• _Task item_: I'd like every line from the material below that has "rule" in it.
Content starts
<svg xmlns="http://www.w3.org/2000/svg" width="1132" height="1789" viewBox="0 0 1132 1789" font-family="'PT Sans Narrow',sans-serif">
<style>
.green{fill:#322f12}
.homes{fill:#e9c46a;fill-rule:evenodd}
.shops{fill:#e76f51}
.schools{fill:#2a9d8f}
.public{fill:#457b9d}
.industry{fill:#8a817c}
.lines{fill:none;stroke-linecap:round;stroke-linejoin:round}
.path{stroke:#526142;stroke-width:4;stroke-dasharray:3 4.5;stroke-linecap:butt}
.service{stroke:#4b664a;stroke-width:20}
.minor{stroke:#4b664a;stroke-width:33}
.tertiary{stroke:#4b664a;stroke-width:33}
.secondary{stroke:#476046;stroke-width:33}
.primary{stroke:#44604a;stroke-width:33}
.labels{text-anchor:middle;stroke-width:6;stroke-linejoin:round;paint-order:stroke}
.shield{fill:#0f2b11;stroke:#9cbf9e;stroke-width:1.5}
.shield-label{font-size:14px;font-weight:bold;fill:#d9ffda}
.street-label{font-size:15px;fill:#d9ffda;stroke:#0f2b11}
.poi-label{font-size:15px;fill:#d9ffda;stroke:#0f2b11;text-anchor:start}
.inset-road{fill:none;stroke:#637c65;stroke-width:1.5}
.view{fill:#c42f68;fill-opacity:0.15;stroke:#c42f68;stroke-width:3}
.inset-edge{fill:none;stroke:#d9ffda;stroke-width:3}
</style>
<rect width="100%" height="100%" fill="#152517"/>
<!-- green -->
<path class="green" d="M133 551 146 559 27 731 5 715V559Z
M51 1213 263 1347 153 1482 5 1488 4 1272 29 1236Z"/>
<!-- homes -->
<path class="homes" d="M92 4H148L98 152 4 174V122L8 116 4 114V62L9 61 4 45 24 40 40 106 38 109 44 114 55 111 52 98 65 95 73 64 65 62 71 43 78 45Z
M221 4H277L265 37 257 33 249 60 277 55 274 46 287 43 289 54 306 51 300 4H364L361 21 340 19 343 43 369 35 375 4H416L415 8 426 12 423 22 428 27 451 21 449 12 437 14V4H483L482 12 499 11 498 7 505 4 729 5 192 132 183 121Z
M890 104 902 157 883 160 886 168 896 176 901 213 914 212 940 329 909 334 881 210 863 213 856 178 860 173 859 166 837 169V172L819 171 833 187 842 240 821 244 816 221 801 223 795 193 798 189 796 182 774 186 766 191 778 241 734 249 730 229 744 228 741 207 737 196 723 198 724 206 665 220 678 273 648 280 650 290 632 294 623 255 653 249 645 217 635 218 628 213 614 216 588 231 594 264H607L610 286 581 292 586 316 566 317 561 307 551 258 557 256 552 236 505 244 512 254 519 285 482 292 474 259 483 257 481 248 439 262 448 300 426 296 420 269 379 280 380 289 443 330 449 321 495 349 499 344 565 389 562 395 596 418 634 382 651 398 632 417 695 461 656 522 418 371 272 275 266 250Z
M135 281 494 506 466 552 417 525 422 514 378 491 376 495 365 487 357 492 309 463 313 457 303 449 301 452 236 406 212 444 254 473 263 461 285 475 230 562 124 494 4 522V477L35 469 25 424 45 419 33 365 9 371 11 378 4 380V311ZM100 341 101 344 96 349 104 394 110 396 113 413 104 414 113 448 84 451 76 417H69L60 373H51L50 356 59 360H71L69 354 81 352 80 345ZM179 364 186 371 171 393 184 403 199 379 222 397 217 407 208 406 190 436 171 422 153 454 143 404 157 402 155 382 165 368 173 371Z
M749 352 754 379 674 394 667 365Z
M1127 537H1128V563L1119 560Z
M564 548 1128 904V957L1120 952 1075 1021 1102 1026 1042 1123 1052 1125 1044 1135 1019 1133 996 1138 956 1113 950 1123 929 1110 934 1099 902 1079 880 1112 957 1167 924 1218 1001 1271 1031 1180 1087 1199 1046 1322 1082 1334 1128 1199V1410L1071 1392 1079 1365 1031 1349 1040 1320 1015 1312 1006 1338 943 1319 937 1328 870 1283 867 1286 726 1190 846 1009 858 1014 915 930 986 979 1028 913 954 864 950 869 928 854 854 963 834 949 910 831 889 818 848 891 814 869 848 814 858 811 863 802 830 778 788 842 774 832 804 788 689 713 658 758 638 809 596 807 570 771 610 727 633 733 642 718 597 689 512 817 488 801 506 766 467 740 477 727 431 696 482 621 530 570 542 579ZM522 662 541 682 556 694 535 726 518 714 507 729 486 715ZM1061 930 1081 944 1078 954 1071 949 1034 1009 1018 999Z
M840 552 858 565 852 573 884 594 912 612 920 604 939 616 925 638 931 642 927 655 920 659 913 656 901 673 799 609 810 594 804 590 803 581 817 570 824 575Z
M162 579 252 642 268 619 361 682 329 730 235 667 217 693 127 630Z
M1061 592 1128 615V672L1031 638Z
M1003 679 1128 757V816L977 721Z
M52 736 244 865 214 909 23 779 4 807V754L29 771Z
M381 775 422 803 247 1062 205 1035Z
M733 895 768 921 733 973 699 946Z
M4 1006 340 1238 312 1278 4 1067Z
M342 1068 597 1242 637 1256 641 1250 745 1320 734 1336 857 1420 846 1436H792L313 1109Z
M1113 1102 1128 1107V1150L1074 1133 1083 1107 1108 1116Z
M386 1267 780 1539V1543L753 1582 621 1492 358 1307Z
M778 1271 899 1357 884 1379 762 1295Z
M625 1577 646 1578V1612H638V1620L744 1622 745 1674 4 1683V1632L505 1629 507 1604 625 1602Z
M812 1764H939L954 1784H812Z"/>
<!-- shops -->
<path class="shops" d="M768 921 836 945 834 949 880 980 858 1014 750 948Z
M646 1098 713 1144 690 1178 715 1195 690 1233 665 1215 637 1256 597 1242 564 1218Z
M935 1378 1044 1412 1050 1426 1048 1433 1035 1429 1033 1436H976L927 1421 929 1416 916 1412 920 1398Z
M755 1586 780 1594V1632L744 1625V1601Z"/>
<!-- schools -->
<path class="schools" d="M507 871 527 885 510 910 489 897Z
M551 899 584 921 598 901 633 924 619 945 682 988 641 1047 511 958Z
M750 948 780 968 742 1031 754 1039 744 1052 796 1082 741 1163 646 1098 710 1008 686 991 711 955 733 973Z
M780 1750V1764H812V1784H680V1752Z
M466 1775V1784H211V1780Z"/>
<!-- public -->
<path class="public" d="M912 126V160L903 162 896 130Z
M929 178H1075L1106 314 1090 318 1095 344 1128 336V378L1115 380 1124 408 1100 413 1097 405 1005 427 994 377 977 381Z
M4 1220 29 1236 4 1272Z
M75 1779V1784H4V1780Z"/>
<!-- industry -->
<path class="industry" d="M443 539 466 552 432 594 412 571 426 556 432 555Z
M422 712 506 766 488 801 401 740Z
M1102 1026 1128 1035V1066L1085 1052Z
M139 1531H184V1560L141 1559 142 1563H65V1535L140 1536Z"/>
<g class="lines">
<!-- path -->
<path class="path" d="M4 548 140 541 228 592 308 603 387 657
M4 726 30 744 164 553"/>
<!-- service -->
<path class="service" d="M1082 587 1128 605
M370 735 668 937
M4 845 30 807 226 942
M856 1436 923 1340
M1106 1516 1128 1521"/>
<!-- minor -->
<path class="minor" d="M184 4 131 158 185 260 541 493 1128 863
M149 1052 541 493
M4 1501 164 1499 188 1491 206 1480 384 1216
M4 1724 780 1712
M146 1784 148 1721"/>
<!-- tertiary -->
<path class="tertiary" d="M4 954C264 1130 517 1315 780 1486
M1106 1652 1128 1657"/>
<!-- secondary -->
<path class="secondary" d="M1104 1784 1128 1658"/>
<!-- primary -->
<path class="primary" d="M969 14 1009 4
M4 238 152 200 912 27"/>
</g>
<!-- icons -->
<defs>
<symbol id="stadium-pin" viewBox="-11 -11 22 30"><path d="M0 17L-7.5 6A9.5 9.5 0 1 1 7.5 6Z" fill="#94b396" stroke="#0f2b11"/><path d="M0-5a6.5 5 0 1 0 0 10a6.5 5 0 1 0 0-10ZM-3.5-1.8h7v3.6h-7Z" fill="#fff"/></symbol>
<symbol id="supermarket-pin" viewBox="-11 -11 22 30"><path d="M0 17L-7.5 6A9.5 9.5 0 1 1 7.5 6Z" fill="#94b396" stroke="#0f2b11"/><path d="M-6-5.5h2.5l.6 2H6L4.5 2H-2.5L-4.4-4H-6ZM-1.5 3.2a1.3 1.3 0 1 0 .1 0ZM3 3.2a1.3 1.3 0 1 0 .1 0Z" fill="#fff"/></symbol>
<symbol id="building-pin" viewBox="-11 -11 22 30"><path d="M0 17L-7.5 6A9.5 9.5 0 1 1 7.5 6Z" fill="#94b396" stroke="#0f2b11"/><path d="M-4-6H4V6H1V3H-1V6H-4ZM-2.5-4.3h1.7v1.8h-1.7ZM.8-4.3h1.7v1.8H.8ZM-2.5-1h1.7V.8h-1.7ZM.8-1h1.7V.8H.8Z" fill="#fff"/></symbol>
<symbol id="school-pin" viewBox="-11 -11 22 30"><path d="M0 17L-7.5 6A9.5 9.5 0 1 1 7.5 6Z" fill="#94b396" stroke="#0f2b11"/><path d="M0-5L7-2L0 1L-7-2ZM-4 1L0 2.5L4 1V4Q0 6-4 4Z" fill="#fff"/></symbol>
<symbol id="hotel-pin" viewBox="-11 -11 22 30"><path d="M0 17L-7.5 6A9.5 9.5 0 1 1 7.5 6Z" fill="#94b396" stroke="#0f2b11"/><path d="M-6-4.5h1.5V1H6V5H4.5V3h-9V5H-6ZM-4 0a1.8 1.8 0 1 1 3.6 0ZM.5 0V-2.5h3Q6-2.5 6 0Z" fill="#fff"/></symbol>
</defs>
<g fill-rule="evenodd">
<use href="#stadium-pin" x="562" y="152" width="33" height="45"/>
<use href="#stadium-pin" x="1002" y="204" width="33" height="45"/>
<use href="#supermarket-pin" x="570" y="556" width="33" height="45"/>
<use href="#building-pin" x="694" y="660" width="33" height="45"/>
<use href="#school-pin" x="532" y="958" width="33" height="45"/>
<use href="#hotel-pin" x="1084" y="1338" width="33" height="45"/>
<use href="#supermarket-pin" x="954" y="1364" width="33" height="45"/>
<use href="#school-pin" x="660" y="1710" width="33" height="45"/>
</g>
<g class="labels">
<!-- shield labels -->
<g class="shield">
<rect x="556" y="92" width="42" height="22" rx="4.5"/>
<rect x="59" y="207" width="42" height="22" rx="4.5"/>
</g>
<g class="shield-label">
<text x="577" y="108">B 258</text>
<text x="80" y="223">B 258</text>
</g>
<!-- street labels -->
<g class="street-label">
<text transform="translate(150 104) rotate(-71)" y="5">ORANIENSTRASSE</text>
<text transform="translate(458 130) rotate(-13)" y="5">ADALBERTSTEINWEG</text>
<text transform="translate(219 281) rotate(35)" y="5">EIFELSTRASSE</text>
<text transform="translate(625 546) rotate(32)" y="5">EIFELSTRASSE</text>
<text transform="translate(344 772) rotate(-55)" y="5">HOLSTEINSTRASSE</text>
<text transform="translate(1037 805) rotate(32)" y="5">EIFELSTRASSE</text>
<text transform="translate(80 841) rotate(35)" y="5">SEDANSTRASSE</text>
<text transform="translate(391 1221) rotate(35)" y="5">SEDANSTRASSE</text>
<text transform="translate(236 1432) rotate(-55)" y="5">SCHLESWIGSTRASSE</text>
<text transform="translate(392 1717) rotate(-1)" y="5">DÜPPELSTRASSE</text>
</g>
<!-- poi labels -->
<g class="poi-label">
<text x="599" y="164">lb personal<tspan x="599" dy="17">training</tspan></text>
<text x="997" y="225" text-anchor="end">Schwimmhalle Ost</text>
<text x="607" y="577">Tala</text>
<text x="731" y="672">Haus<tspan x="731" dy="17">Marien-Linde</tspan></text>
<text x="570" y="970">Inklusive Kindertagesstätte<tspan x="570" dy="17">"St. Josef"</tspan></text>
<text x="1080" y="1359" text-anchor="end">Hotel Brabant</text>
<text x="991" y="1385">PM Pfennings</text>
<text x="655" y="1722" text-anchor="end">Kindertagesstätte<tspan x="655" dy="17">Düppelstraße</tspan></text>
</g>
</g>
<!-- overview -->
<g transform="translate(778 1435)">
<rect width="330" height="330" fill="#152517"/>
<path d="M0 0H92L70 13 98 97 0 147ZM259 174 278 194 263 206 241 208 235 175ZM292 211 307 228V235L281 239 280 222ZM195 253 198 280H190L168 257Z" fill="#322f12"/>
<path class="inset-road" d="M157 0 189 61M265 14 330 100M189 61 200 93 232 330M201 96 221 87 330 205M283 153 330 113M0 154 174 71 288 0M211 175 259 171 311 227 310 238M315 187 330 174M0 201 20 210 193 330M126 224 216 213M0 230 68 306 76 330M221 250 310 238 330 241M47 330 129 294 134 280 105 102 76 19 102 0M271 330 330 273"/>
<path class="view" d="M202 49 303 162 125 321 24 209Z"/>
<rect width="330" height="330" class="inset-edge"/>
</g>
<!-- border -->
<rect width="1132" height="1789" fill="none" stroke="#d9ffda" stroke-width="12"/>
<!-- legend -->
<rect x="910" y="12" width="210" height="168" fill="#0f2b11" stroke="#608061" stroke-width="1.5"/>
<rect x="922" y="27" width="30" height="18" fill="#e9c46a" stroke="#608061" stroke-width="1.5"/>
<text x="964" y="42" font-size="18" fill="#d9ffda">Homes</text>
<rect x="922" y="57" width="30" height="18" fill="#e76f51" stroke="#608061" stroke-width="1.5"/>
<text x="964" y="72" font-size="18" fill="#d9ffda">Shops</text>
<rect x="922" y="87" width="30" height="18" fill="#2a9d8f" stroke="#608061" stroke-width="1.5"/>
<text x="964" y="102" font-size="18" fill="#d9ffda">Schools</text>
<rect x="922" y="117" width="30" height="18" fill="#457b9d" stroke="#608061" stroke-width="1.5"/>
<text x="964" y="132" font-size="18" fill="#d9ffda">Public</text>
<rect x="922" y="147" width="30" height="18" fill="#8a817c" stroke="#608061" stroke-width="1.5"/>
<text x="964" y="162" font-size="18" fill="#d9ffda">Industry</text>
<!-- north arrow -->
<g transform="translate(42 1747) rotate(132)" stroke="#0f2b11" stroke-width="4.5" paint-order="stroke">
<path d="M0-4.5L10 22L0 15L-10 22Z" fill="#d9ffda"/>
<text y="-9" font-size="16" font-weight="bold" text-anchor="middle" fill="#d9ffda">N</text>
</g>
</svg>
Content ends
• _Result of this exercise_:
.homes{fill:#e9c46a;fill-rule:evenodd}
<g fill-rule="evenodd">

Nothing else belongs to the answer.